'''
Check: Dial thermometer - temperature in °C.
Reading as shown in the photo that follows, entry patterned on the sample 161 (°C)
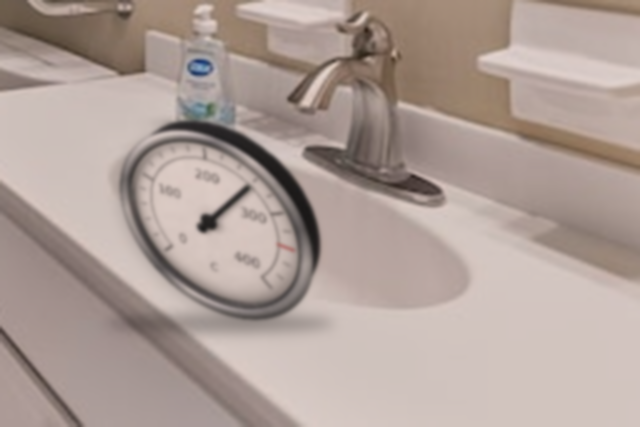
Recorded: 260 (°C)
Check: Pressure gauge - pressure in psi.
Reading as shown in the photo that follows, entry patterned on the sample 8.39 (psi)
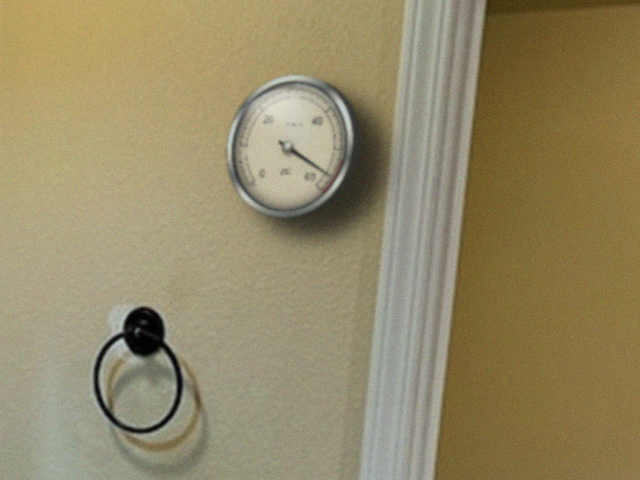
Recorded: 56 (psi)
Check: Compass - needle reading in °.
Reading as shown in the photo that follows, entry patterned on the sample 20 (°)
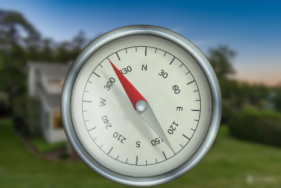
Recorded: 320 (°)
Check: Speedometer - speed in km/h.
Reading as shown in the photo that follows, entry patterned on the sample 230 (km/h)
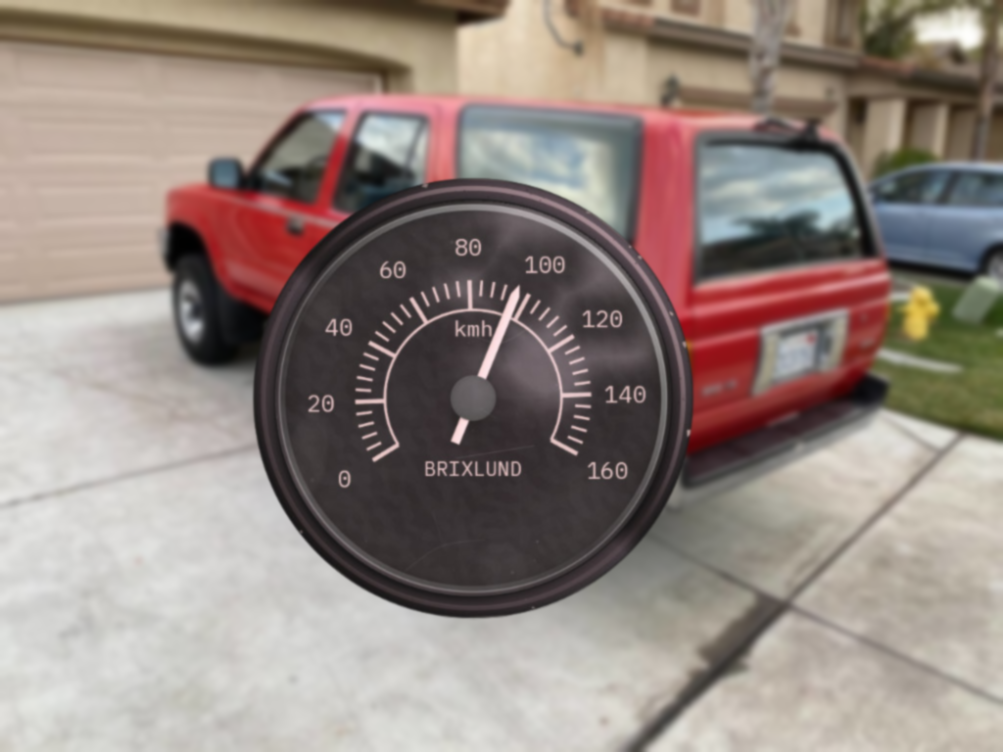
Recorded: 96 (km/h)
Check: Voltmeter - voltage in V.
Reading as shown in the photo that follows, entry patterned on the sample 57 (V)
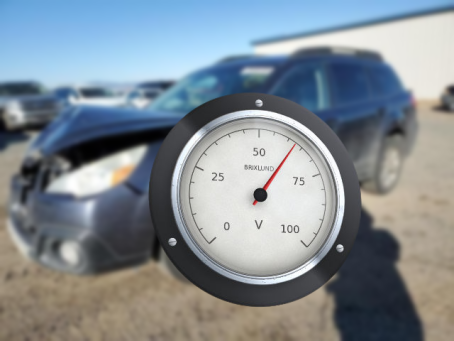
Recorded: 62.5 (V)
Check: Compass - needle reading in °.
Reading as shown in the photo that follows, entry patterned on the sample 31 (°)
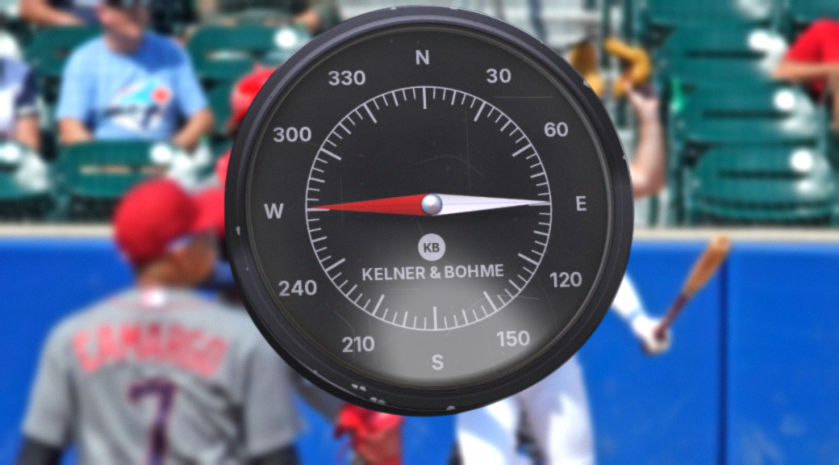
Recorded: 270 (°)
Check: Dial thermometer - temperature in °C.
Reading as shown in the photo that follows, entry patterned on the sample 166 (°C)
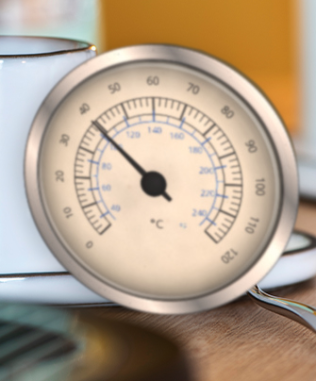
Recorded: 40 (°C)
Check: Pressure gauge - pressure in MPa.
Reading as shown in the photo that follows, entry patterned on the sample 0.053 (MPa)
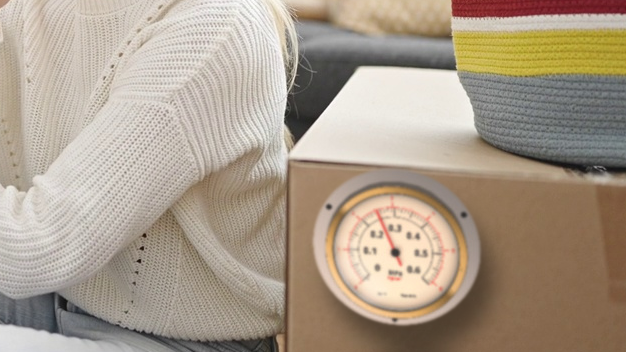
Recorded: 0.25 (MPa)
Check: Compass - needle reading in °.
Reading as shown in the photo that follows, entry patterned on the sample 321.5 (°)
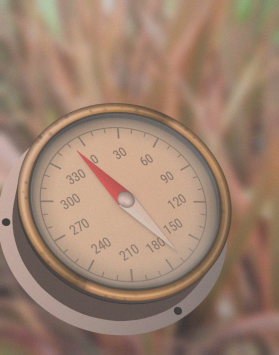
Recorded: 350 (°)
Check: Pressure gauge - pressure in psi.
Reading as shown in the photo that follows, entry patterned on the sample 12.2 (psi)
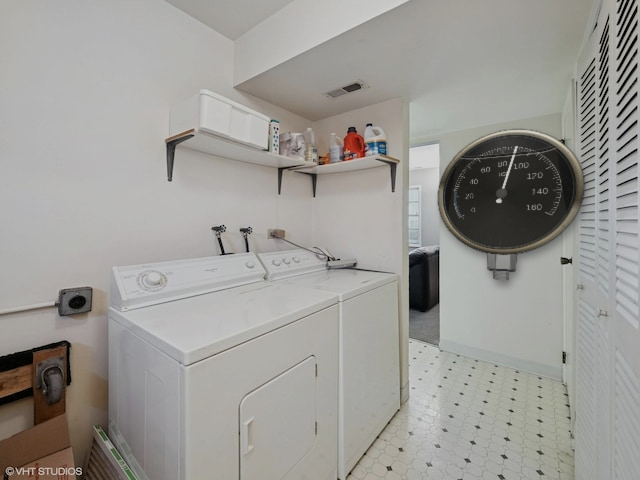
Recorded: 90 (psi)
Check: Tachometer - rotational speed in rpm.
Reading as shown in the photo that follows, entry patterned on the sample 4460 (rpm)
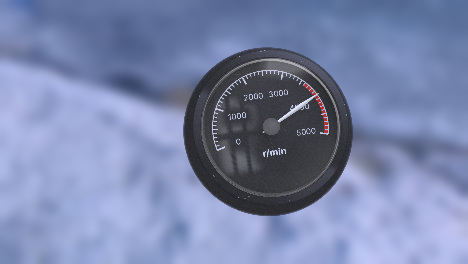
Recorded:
'''
● **TASK TO COMPLETE**
Retype the records from the line containing "Check: Voltmeter - voltage in V." through the line containing "Recorded: 90 (psi)", including both of those lines, leaving out the pictures.

● **RESPONSE AREA**
Check: Voltmeter - voltage in V.
Reading as shown in the photo that follows, entry patterned on the sample 57 (V)
Recorded: 62.5 (V)
Check: Compass - needle reading in °.
Reading as shown in the photo that follows, entry patterned on the sample 31 (°)
Recorded: 270 (°)
Check: Dial thermometer - temperature in °C.
Reading as shown in the photo that follows, entry patterned on the sample 166 (°C)
Recorded: 40 (°C)
Check: Pressure gauge - pressure in MPa.
Reading as shown in the photo that follows, entry patterned on the sample 0.053 (MPa)
Recorded: 0.25 (MPa)
Check: Compass - needle reading in °.
Reading as shown in the photo that follows, entry patterned on the sample 321.5 (°)
Recorded: 350 (°)
Check: Pressure gauge - pressure in psi.
Reading as shown in the photo that follows, entry patterned on the sample 12.2 (psi)
Recorded: 90 (psi)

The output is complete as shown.